As the walls fell to the earth, a cry came from deep inside her. “Stop!” she shouted weakly. “Stop!”
And suddenly the group of shadows in front of her turned to look, rocks clenched in their hands.
She froze. But they did not fire. They were looking at her, waiting, as if…
As if waiting for her to tell them what to do.
“Stop!” she said again, and a few more stopped, turned to her, and waited.

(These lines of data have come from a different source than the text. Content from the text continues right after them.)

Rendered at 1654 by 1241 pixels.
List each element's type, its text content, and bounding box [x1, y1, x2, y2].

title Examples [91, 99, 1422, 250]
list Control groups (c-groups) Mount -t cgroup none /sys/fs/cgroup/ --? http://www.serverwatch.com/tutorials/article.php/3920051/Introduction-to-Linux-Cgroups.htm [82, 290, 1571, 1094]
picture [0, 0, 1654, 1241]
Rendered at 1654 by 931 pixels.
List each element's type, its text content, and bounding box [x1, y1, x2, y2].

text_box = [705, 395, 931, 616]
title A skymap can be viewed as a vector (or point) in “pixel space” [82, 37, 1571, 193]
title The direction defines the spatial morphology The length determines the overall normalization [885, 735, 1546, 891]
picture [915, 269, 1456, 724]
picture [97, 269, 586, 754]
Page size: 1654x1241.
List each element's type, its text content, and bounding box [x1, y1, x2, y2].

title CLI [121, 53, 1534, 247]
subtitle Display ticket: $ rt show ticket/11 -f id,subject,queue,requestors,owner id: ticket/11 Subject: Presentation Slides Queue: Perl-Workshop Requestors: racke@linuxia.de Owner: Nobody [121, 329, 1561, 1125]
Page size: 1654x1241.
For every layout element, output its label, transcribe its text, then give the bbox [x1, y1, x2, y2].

She bit her lip. Her body trembling, she crawled all the way up to the top of the pile of rubble and shouted at the top of her lungs:
“STOP!”
And that’s when she heard Zee’s voice in her head, as clear as day.
If I can enchant them…
I can also stop them.
If I can enchant them, I can also stop them.
That’s what Zee had been trying to tell her. That’s why he had gone along with Philonecron. He thought he could stop them. If they were enchanted with his blood, with his voice, he could stop them.
But he wasn’t here.
She was here.
What had Mr. Metos said? The Footmen had used Zee’s blood to find her and steal shadows from her friends. She and Zee were blood relatives. The shadows were enchanted with Zee’s blood, with Zee’s commands, so surely…
“STOP!” she called again. All around her shadows froze. Their attention was uncertain, wavering—she could feel it; she knew she could lose them at any moment. She channeled all the Zee blood inside her, all the Zee-ness, and she cupped her hands around her mouth, took the biggest breath she ever had in her life, and shouted, “STOP!”
A rush of power went through Charlotte. No one had ever listened to her at all before, and now an entire regiment of shadows was obeying her commands.
All around Charlotte the destruction had ceased, and Philonecron—shouting commands and cackling on the other side of the Palace—hadn’t noticed a thing. “Find him!” he shouted. “Find him and tear him apart.”
Her shadows were still, frozen, waiting—but, she realized with a sinking heart, it wasn’t enough. She’d stopped a thousand, maybe two, but there were so many more. And the Palace was on its last legs, and then the shadows would go for Hades.
There was no time. She couldn’t get to them all….
But her regiment could.
“Go to the other shadows,” she yelled at the group before her. “Make them stop! Everyone must stop!” She looked around frantically. “Quickly!” she added.
Her regiment peeled out in front of her, weaving their way in and out of the other platoons, blackness coiling around blackness. One shadow reached out and touched another, and that one stopped what it was doing and reached out and touched the one next to it, on and on down the line. One stopped, then the next, then the next—like very creepy dominoes. One regiment, then the next, then the next—they stopped in waves, putting down their fire and their smoke and their bits of shadow and looking up at Charlotte. That was enough to get Philonecron’s attention.